Nor does it have any room for profit.

I have mentioned this before. A free market eliminates profit. It is not possible – in theory – to make a long term or sustainable profit in a pure capitalist system. Why? Because the attraction of profit elicits competition. The more competition the less profit. Eventually the market ‘should’ arrive at a point where no business is making a profit, but all are covering costs. Capitalism is about the profit motive, not actual profits. So wherever we see a business making a regular profit [which in the real world is everywhere] we are looking at a market that is not free. There must be some factor undermining competition. This could be insider information; it could be anti-competitive legislation; it could be collusion; it could be any one of a number of well known sources of ‘inefficiency’. The broad point is that policies built upon a free market model, things such as deregulation, inevitably fail since they do not fix these inefficiencies. The result is not pure capitalism, but a system rigged to benefit certain groups – usually business, but sometimes a privileged group of individuals like bankers.

Which brings me to my main point: since those who advocate deregulation or market based systems for either health care or banking never face up to the reality of the theory underlying that philosophy. A true pro market advocate is anti-big business. By definition. In banking a free marketeer would want to break up the big banks and introduce more competition. This would reduce profits and increase innovation.
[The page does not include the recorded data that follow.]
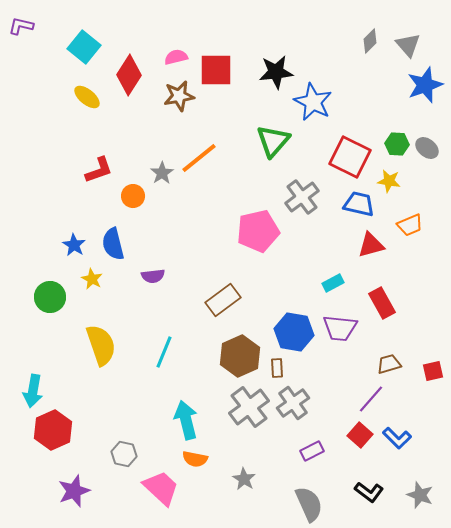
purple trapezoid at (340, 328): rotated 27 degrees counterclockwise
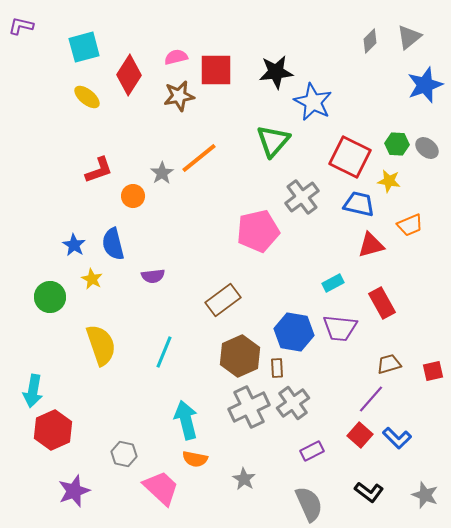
gray triangle at (408, 45): moved 1 px right, 8 px up; rotated 32 degrees clockwise
cyan square at (84, 47): rotated 36 degrees clockwise
gray cross at (249, 407): rotated 12 degrees clockwise
gray star at (420, 495): moved 5 px right
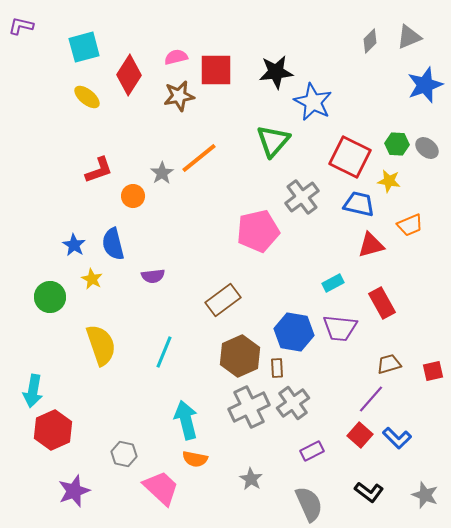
gray triangle at (409, 37): rotated 16 degrees clockwise
gray star at (244, 479): moved 7 px right
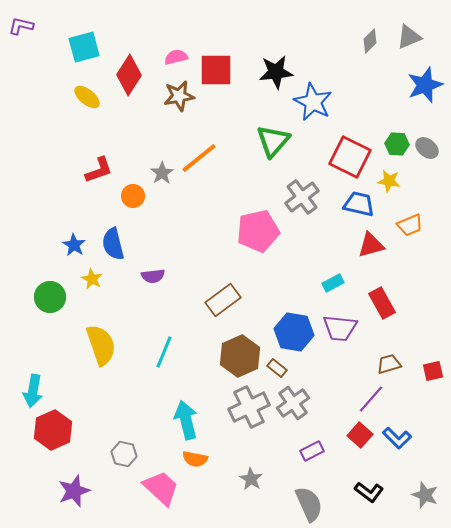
brown rectangle at (277, 368): rotated 48 degrees counterclockwise
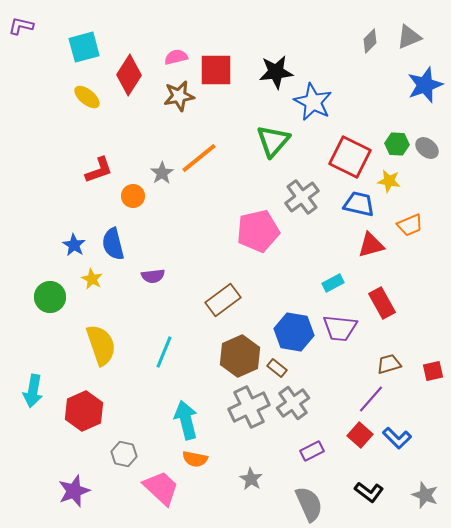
red hexagon at (53, 430): moved 31 px right, 19 px up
They would look at big bonuses and recognize that they are symptomatic of a ‘market failure’. For instance: Goldman’s failure to pay out its profits to its shareholders rather than to its employees, suggests that its managers have too much independence and its shareholders not enough. A true market system would eliminate any room for those managers to ignore their shareholders.

Similarly in health care a free marketeer would force doctors to compete or would make sure that insurance companies faced many competitors.

I should add that there are no CEO’s that I am aware of who are true capitalists. They are all too wedded to protectionism, central control of their businesses, and other decidedly anti-market activities. In other words they are not motivated by profit, they are ‘rent seeking’, which is the economics jargon for trying to pervert the system for personal or institutional gain.

Usually, however, we find market advocates doing the bidding of business. They encourage rent seeking. The natural end result of this is a flow of cash into politics designed to protect special interests. Rent seeking thus induces corruption.

The beauty of the free market model advocated by the likes of Milton Friedman is that it eliminates anti-social behavior like rent seeking. Or at least it does in the text books. That is why Alan Greenspan could be so spectacularly naive as to believe that market pressures would discipline bank managers and prevent them from playing fast and loose with their shareholders capital. He was blissfully unaware of human nature and its endless capacity to ‘game’ the system to their own advantage.

Ultimately the persistent existence of rent seeking stands as an indictment of the free market theory upon which the deregulatory thrust of the past thirty years was built.

It would help is more people were aware of this. We would be having a much more sensible and constructive debate about reform. At least the notion of relying on mythical market forces to solve all our problems wouldn’t be on the table. That would be a step in the right direction.